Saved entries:
= Beginning of Section =
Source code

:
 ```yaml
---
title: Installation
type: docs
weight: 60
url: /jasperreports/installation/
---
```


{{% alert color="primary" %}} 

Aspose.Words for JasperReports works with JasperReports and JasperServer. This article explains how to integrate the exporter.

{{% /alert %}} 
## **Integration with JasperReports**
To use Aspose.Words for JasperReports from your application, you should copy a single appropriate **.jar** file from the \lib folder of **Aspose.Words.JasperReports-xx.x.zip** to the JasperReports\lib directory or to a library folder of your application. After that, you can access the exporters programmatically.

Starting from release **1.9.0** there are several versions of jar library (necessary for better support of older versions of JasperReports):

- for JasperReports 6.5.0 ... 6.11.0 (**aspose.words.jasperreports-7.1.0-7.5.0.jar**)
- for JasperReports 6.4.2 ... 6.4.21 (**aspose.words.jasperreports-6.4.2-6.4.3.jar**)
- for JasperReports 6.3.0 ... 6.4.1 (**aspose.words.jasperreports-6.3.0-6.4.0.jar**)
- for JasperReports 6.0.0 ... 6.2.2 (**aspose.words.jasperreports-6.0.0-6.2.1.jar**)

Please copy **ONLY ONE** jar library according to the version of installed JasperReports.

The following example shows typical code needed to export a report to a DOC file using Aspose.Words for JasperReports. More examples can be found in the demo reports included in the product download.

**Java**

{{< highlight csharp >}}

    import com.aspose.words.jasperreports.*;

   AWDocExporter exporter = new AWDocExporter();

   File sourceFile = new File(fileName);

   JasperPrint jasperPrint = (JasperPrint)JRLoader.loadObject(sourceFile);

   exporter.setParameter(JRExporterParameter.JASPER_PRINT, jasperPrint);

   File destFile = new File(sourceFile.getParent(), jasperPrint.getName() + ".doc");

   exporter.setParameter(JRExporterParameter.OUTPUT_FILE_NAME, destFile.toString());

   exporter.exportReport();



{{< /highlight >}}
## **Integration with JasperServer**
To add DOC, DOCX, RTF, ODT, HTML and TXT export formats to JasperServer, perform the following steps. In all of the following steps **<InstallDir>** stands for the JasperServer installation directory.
= End of Section =
> _Work to complete_: All lines of the entries above where "setParameter" turns up should be reported.

> _Result of the task_:
   exporter.setParameter(JRExporterParameter.JASPER_PRINT, jasperPrint);
   exporter.setParameter(JRExporterParameter.OUTPUT_FILE_NAME, destFile.toString());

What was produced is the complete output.